Wednesday, January 14, 2015

Christina Hollis—5 Ways To Measure Writing Success... (US) (UK)
What does success mean to you? Are you expecting to earn a million from your collected poems, or self-published autobiography? It's fine to aim for the stars—fall short, and you might still hit the moon. But just in case you don't manage to make J K Rowling's bank manager sick with envy, here are some  ways to make sure 2015 is a successful writing year for you. It all depends on how you look at it...

1. Millions of people dream about writing a book. Most aren't brave enough to try. Think how you'd feel if this was the year you finish that story you've always wanted to write. You can do it. Set aside some time each day, make a plan, then put in the work to make your dream come true. For hints and tips on writing, visit my website, and follow my series of blogs called Birth Of A Book. You can read the parts I've published so far by clicking on the links here: Part One—From Thinking To Writing, Part Two—Finding The Heart And Soul Of Your Book and Part Three—Finding Your Writing Style.

2. Start your next book the minute you've caught your breath. Work on it while you're trying to sell you first book. If you're able to say you've got more work in progress, it's a definite bonus when you approach agents and publishers. Finishing your next book is the success you should be aiming for from the time you type The End on your current work in progress. Writing books is a continuous process. As one is finished, ideas for the next one should be jostling for writing-time.

3. Once your book is finished, the hard work starts. Whether you publish yourself, or try and get accepted by a conventional publisher, it's a tough road to travel. If 2015 turns into the year you hit print, you've scored another big success. Holding your newly-published book, or seeing your ebook up on Amazon is something you'll never forget.

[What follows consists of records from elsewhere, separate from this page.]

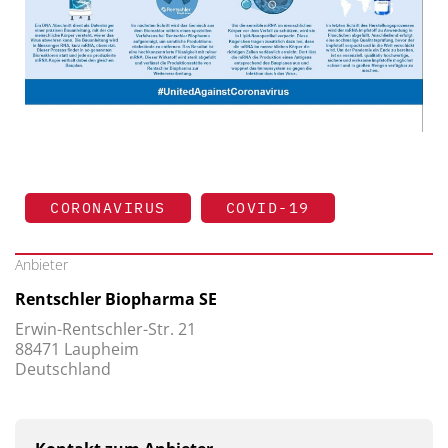
CORONAVIRUS
COVID-19
Anbieter
Rentschler Biopharma SE
Erwin-Rentschler-Str. 21
88471 Laupheim
Deutschland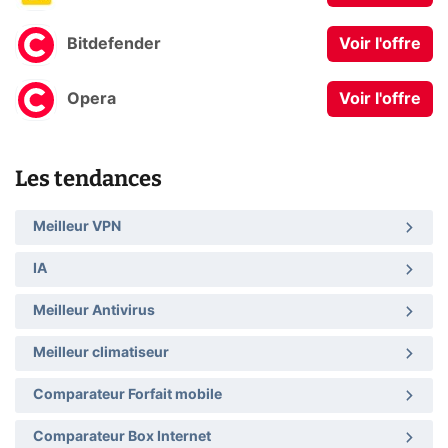
Bitdefender
Voir l'offre
Opera
Voir l'offre
Les tendances
Meilleur VPN
IA
Meilleur Antivirus
Meilleur climatiseur
Comparateur Forfait mobile
Comparateur Box Internet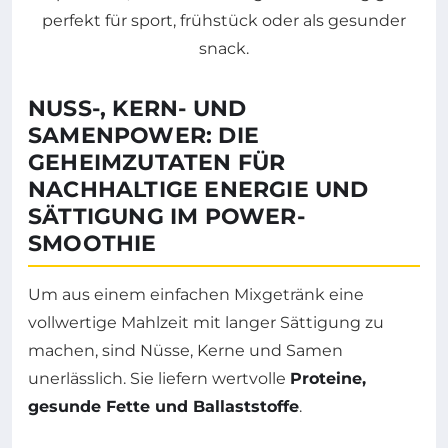
NUSS-, KERN- UND
SAMENPOWER: DIE
GEHEIMZUTATEN FÜR
NACHHALTIGE ENERGIE UND
SÄTTIGUNG IM POWER-
SMOOTHIE
Um aus einem einfachen Mixgetränk eine
vollwertige Mahlzeit mit langer Sättigung zu
machen, sind Nüsse, Kerne und Samen
unerlässlich. Sie liefern wertvolle
Proteine,
gesunde Fette und Ballaststoffe
.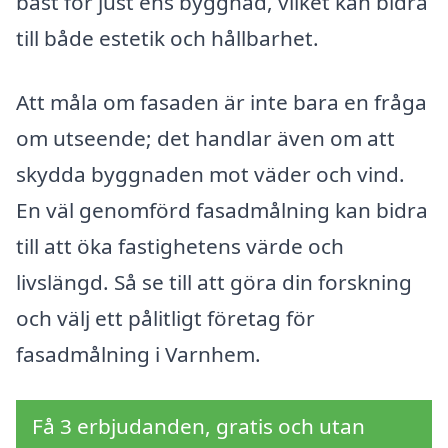
bäst för just ens byggnad, vilket kan bidra
till både estetik och hållbarhet.
Att måla om fasaden är inte bara en fråga
om utseende; det handlar även om att
skydda byggnaden mot väder och vind.
En väl genomförd fasadmålning kan bidra
till att öka fastighetens värde och
livslängd. Så se till att göra din forskning
och välj ett pålitligt företag för
fasadmålning i Varnhem.
Få 3 erbjudanden, gratis och utan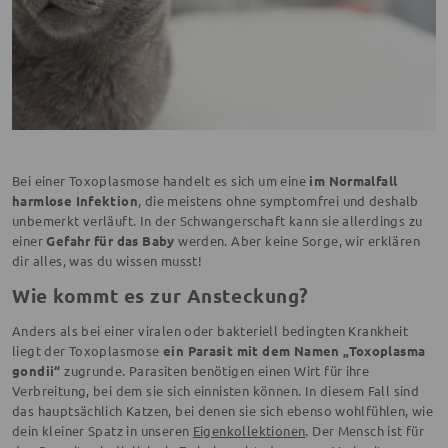
Bei einer Toxoplasmose handelt es sich um eine
im Normalfall
harmlose Infektion
, die meistens ohne symptomfrei und deshalb
unbemerkt verläuft. In der Schwangerschaft kann sie allerdings zu
einer
Gefahr für das Baby
werden. Aber keine Sorge, wir erklären
dir alles, was du wissen musst!
Wie kommt es zur Ansteckung?
Anders als bei einer viralen oder bakteriell bedingten Krankheit
liegt der Toxoplasmose
ein Parasit mit dem Namen „Toxoplasma
gondii“
zugrunde. Parasiten benötigen einen Wirt für ihre
Verbreitung, bei dem sie sich einnisten können. In diesem Fall sind
das hauptsächlich Katzen, bei denen sie sich ebenso wohlfühlen, wie
dein kleiner Spatz in unseren
Eigenkollektionen
. Der Mensch ist für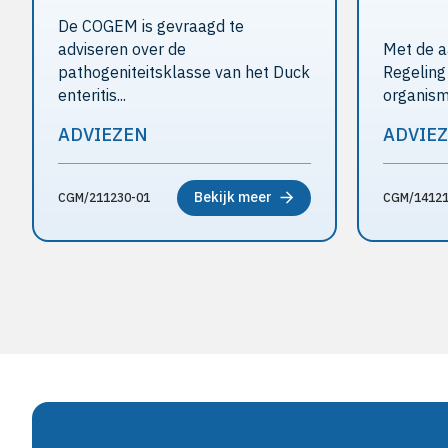
De COGEM is gevraagd te
adviseren over de
Met de 
pathogeniteitsklasse van het Duck
Regeling
enteritis...
organism
ADVIEZEN
ADVIE
Bekijk meer
CGM/211230-01
CGM/14121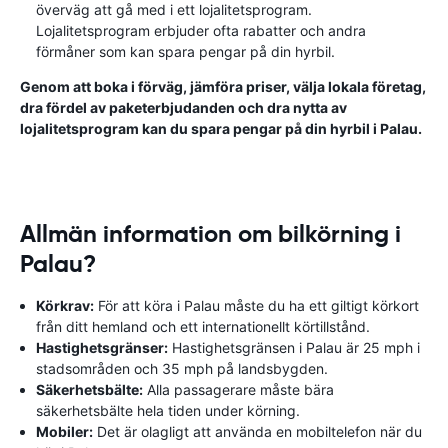
överväg att gå med i ett lojalitetsprogram.
Lojalitetsprogram erbjuder ofta rabatter och andra
förmåner som kan spara pengar på din hyrbil.
Genom att boka i förväg, jämföra priser, välja lokala företag,
dra fördel av paketerbjudanden och dra nytta av
lojalitetsprogram kan du spara pengar på din hyrbil i Palau.
Allmän information om bilkörning i
Palau?
Körkrav:
För att köra i Palau måste du ha ett giltigt körkort
från ditt hemland och ett internationellt körtillstånd.
Hastighetsgränser:
Hastighetsgränsen i Palau är 25 mph i
stadsområden och 35 mph på landsbygden.
Säkerhetsbälte:
Alla passagerare måste bära
säkerhetsbälte hela tiden under körning.
Mobiler:
Det är olagligt att använda en mobiltelefon när du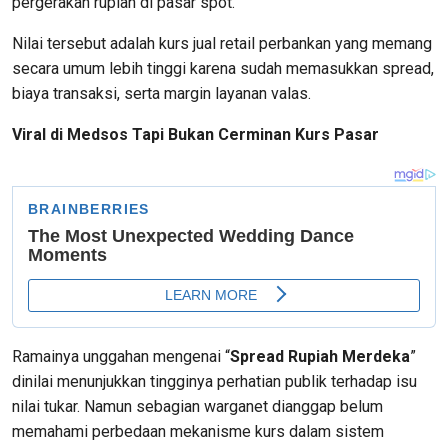
pergerakan rupiah di pasar spot.
Nilai tersebut adalah kurs jual retail perbankan yang memang
secara umum lebih tinggi karena sudah memasukkan spread,
biaya transaksi, serta margin layanan valas.
Viral di Medsos Tapi Bukan Cerminan Kurs Pasar
Ramainya unggahan mengenai “
Spread Rupiah Merdeka
”
dinilai menunjukkan tingginya perhatian publik terhadap isu
nilai tukar. Namun sebagian warganet dianggap belum
memahami perbedaan mekanisme kurs dalam sistem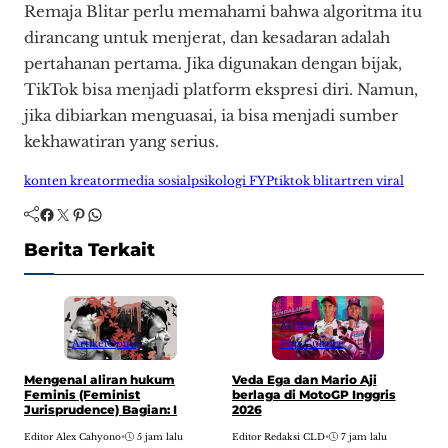
Remaja Blitar perlu memahami bahwa algoritma itu
dirancang untuk menjerat, dan kesadaran adalah
pertahanan pertama. Jika digunakan dengan bijak,
TikTok bisa menjadi platform ekspresi diri. Namun,
jika dibiarkan menguasai, ia bisa menjadi sumber
kekhawatiran yang serius.
konten kreator
media sosial
psikologi FYP
tiktok blitar
tren viral
Facebook
Twitter
Pinterest
WhatsApp
Berita Terkait
Artikel
Artikel
Opini
Pop Culture
H
Mengenal aliran hukum
Veda Ega dan Mario Aji
w
Feminis (Feminist
berlaga di MotoGP Inggris
A
Jurisprudence) Bagian: I
2026
E
Editor Alex Cahyono
•
5 jam lalu
Editor Redaksi CLD
•
7 jam lalu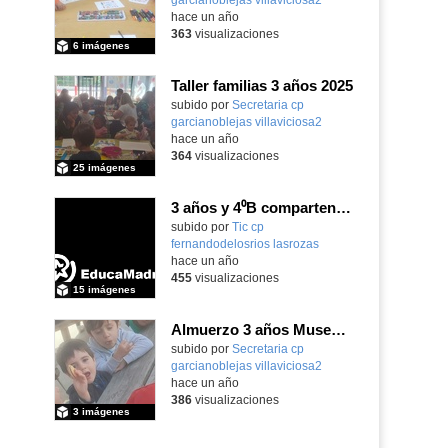
hace un año
363
visualizaciones
6 imágenes
Taller familias 3 años 2025
Contenido educativo.
subido por
Secretaria cp
garcianoblejas villaviciosa2
-
hace un año
364
visualizaciones
25 imágenes
3 años y 4⁰B comparten una tarde de lectura_CEIP Fdlr_Las Rozas
Contenido educativo.
subido por
Tic cp
fernandodelosrios lasrozas
-
hace un año
455
visualizaciones
15 imágenes
Almuerzo 3 años Museo del Aire curso 2024+25
subido por
Secretaria cp
garcianoblejas villaviciosa2
-
hace un año
386
visualizaciones
3 imágenes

4. Getting reviews when catching a reviewer's eye is so difficult is another reason to be cheerful. Get a friend to vet any reviews for your book in advance, in case reading a bad one scars you for life (it happens). Your kind reader can strain any constructive criticism from one-star scaldings, and giving you the chance to up your game. Writers should never miss a chance to learn about their craft, and readers are your best teachers. Give them more of what they want to read, and both sides will be happy.

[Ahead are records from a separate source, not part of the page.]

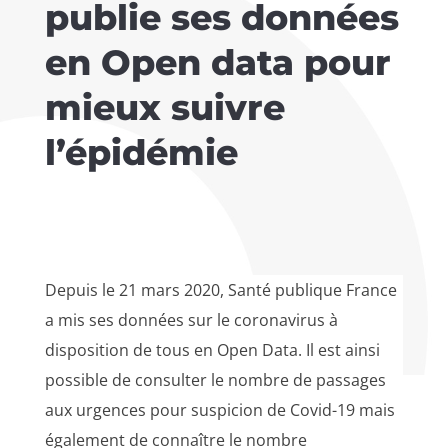
publie ses données
en Open data pour
mieux suivre
l’épidémie
Depuis le 21 mars 2020, Santé publique France
a mis ses données sur le coronavirus à
disposition de tous en Open Data. Il est ainsi
possible de consulter le nombre de passages
aux urgences pour suspicion de Covid-19 mais
également de connaître le nombre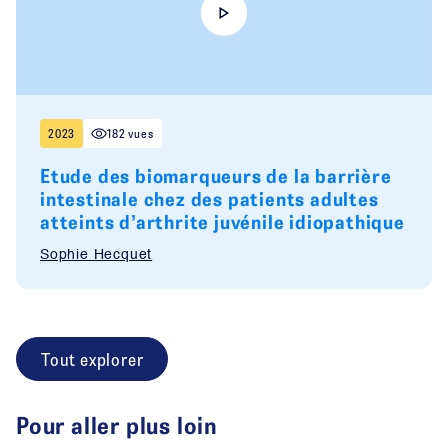
2023
182 vues
Etude des biomarqueurs de la barrière
intestinale chez des patients adultes
atteints d’arthrite juvénile idiopathique
Sophie Hecquet
Tout explorer
Pour aller plus loin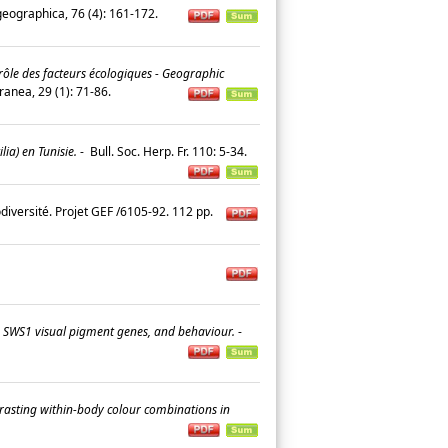
eographica, 76 (4): 161-172.
t rôle des facteurs écologiques - Geographic
ranea, 29 (1): 71-86.
ia) en Tunisie.
-
Bull. Soc. Herp. Fr. 110: 5-34.
diversité. Projet GEF /6105-92. 112 pp.
ce, SWS1 visual pigment genes, and behaviour.
-
trasting within-body colour combinations in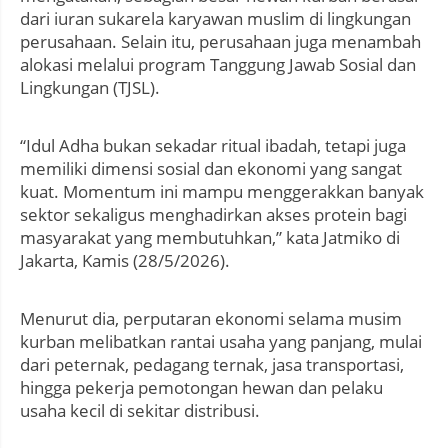
dari iuran sukarela karyawan muslim di lingkungan
perusahaan. Selain itu, perusahaan juga menambah
alokasi melalui program Tanggung Jawab Sosial dan
Lingkungan (TJSL).
“Idul Adha bukan sekadar ritual ibadah, tetapi juga
memiliki dimensi sosial dan ekonomi yang sangat
kuat. Momentum ini mampu menggerakkan banyak
sektor sekaligus menghadirkan akses protein bagi
masyarakat yang membutuhkan,” kata Jatmiko di
Jakarta, Kamis (28/5/2026).
Menurut dia, perputaran ekonomi selama musim
kurban melibatkan rantai usaha yang panjang, mulai
dari peternak, pedagang ternak, jasa transportasi,
hingga pekerja pemotongan hewan dan pelaku
usaha kecil di sekitar distribusi.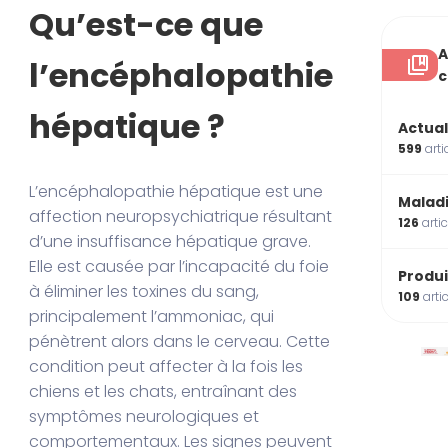
Qu’est-ce que
A
l’encéphalopathie
c
hépatique ?
Actual
599
arti
L’encéphalopathie hépatique est une
Malad
affection neuropsychiatrique résultant
126
arti
d’une insuffisance hépatique grave.
Elle est causée par l’incapacité du foie
Produi
à éliminer les toxines du sang,
109
arti
principalement l’ammoniac, qui
pénètrent alors dans le cerveau. Cette
condition peut affecter à la fois les
chiens et les chats, entraînant des
symptômes neurologiques et
comportementaux. Les signes peuvent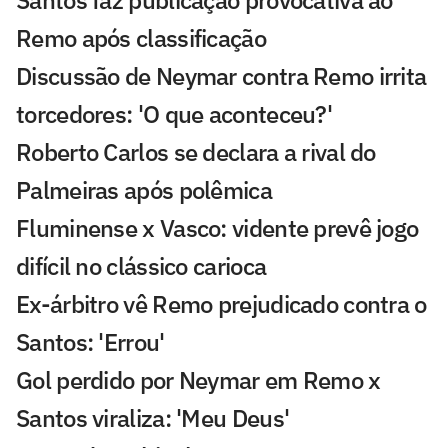
Santos faz publicação provocativa ao
Remo após classificação
Discussão de Neymar contra Remo irrita
torcedores: 'O que aconteceu?'
Roberto Carlos se declara a rival do
Palmeiras após polêmica
Fluminense x Vasco: vidente prevê jogo
difícil no clássico carioca
Ex-árbitro vê Remo prejudicado contra o
Santos: 'Errou'
Gol perdido por Neymar em Remo x
Santos viraliza: 'Meu Deus'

5. Your first royalty payment will be another reason to get out and celebrate, no matter how small it is! Covering your costs is good—if you do nothing more than that in 2015, you'll have earned more than many self-published authors do. Making any sort of profit at all is an amazing feat, and if you manage this, you're a success (of course, if you really do make a million, you don't need me to tell you that!). Don't forget to squirrel half of anything you earn away somewhere safe in case of a tax bill. Use it to create a contingency fund.

Long before I had a contract for His Majesty's Secret Passionthe first book in what has become my Princes of Kharova series, I was already hard at work on the follow-up, Her Royal Risk. That's a very descriptive title, as I was taking a big risk the first book in the series would be accepted. The idea for Her Royal Risk started with my Beta readers. They wanted to know what happened to two minor characters in His Majesty's Secret Passion, so I picked up on their interest and gave them Krisia and Athan's romance as soon as I could.

His Majesty's Secret Passion is published by Wild Rose Press, and Her Royal Risk follows later this year. To keep up with the latest news about both books, click "like" on my author page on Facebook, here, or follow me on Twitter, where I'm @christinabooks.

Christina Hollis writes both contemporary and historical fiction–when she isn't cooking, gardening or beekeeping. Her books have been translated into more than a dozen different languages, and she’s sold nearly three million books worldwide. You can catch up with her at,on Twitter and Facebookand see a full list of her published books at For more details of His Majesty's Secret Passion, see  (US) and  (UK)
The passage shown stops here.